Salman Rushdie: 20 Jahre Todesurteil

Neue Selbstzensur

Mehr und mehr setzt sich die Auffasssung durch, dass der Frieden in einer multikulturellen Gesellschaft nicht durch die Verletzung religiöser Gefühle gestört werden darf. Die «Fatwa« gegen Rushdie markiert die neue Selbstzensur des Westens gegenüber allem, was die islamische Welt kränken könnte.

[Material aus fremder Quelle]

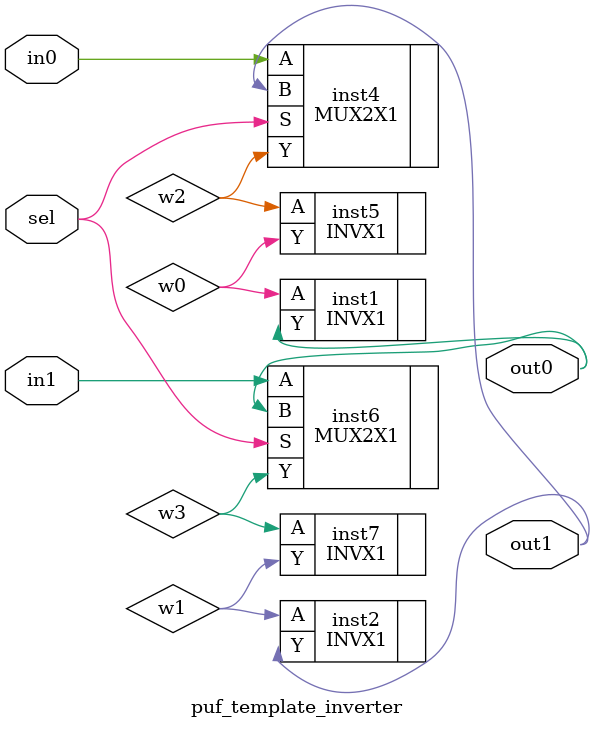
<source format=v>


// Verification Directory fv/puf_nand_template 

module puf_template_inverter(in0, in1, sel, out0, out1);
  input in0, in1, sel;
  output out0, out1;
  wire in0, in1, sel;
  wire out0, out1;
  wire w0,w1,w2,w3;

  INVX1 inst1 (.A (w0), .Y (out0));
  INVX1 inst2 (.A (w1), .Y (out1));
  
  MUX2X1 inst4 ( .A(in0), .B(out1), .S(sel), .Y(w2) );
  INVX1 inst5 ( .A(w2), .Y(w0) );
  MUX2X1 inst6 ( .A(in1), .B(out0), .S(sel), .Y(w3) );
  INVX1 inst7 ( .A(w3), .Y(w1) );

endmodule


</source>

Ob die Kontroverse um dänische Karikaturen oder die abgesetzte Mozartoper «Idomeneo« in Berlin, die Papstrede in Regensburg oder die Angst eines amerikanischen Großverlages, eine romantische Schnulze über die Lieblingsfrau des Propheten herauszubringen – immer liegen die Wurzeln in der islamischen Reaktion auf Rushdie.

Kopfprämie ausgesetzt

Am 14. Februar 1989 rief Ayatollah Chomeini die Moslems in aller Welt auf, den Autor der «Satanischen Verse« zu ermorden. Den Vollstreckern des Urteils winkten eine Prämie von zwei Millionen Dollar und die ewige Seligkeit. Der greise iranische Religionsführer hatte wohl auch persönliche Gründe für seine «Fatwa«. In einem Kapitel des Romans wurde er als religiöser Fanatiker beschrieben, der erbarmungslos seine Landsleute im Krieg gegen den Irak verheizte.

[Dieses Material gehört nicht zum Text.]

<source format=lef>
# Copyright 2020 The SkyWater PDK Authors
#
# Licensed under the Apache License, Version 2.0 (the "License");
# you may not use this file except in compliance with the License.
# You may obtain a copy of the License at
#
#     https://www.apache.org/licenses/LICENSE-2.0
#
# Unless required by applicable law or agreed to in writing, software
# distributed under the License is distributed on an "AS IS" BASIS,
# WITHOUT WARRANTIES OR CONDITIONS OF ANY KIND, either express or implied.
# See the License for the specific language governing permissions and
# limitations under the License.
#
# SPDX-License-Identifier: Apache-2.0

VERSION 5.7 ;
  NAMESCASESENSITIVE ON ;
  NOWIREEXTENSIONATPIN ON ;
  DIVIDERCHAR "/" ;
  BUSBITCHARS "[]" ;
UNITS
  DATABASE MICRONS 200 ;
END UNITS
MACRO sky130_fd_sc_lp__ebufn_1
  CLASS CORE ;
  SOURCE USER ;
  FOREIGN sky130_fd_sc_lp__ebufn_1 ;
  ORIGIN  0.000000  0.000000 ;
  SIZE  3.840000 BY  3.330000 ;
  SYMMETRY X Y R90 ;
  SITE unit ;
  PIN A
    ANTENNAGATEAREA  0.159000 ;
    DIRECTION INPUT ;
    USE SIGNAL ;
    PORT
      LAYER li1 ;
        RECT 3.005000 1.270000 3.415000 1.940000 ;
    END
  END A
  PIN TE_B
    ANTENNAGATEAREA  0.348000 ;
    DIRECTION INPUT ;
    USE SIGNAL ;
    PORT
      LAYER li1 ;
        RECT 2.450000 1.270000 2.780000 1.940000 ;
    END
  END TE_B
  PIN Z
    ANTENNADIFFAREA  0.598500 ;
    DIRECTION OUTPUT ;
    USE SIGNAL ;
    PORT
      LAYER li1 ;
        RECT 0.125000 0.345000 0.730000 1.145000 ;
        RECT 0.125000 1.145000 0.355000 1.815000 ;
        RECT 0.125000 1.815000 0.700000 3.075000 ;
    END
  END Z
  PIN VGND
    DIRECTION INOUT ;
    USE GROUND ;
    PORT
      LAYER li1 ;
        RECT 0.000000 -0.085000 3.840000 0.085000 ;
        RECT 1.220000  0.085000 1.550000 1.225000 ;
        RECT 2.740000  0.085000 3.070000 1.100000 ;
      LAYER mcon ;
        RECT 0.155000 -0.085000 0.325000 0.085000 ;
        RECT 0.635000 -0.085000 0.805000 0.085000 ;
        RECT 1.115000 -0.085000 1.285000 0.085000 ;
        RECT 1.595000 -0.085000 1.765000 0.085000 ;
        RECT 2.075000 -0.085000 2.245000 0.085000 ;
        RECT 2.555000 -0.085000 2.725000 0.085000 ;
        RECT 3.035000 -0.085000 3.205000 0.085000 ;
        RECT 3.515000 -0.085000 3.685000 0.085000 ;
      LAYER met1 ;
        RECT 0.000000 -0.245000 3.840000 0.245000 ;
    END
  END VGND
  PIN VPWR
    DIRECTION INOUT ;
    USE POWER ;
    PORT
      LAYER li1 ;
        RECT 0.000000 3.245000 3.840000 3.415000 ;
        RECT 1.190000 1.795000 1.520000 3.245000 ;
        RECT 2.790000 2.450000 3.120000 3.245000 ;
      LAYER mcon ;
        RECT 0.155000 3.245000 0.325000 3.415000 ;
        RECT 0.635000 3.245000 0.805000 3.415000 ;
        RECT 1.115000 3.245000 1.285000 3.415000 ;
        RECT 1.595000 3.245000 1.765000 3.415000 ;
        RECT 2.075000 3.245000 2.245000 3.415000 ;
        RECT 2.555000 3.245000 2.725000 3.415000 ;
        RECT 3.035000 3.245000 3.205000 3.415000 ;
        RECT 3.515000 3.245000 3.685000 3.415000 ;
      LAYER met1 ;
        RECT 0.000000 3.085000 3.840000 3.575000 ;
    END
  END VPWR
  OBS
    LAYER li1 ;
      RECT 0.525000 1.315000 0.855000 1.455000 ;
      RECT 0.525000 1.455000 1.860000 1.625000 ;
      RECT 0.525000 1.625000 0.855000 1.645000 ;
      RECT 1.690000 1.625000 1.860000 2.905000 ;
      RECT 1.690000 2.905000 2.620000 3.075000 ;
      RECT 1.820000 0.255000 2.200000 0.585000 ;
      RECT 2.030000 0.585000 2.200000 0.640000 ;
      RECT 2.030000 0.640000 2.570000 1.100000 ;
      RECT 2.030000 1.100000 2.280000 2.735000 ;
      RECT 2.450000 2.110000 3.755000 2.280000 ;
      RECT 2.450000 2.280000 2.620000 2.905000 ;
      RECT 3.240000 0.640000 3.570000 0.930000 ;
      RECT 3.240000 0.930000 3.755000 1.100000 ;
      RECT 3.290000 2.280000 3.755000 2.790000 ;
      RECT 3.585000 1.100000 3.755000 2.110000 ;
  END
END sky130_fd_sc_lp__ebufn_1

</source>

Doch der Zorn der muslimischen Fundamentalisten entzündete sich an Passagen der «Satanischen Verse«, in denen Huren die Identität der Frauen des Propheten Mohammed annahmen. Der in Indien aufgewachsene und im muslimischen Glauben erzogene Rushdie wurde der Blasphemie und der Schmähung des Propheten beschuldigt, was nach dem theologischen Edikt des Ayatollah ein todeswürdiges Verbrechen darstellt.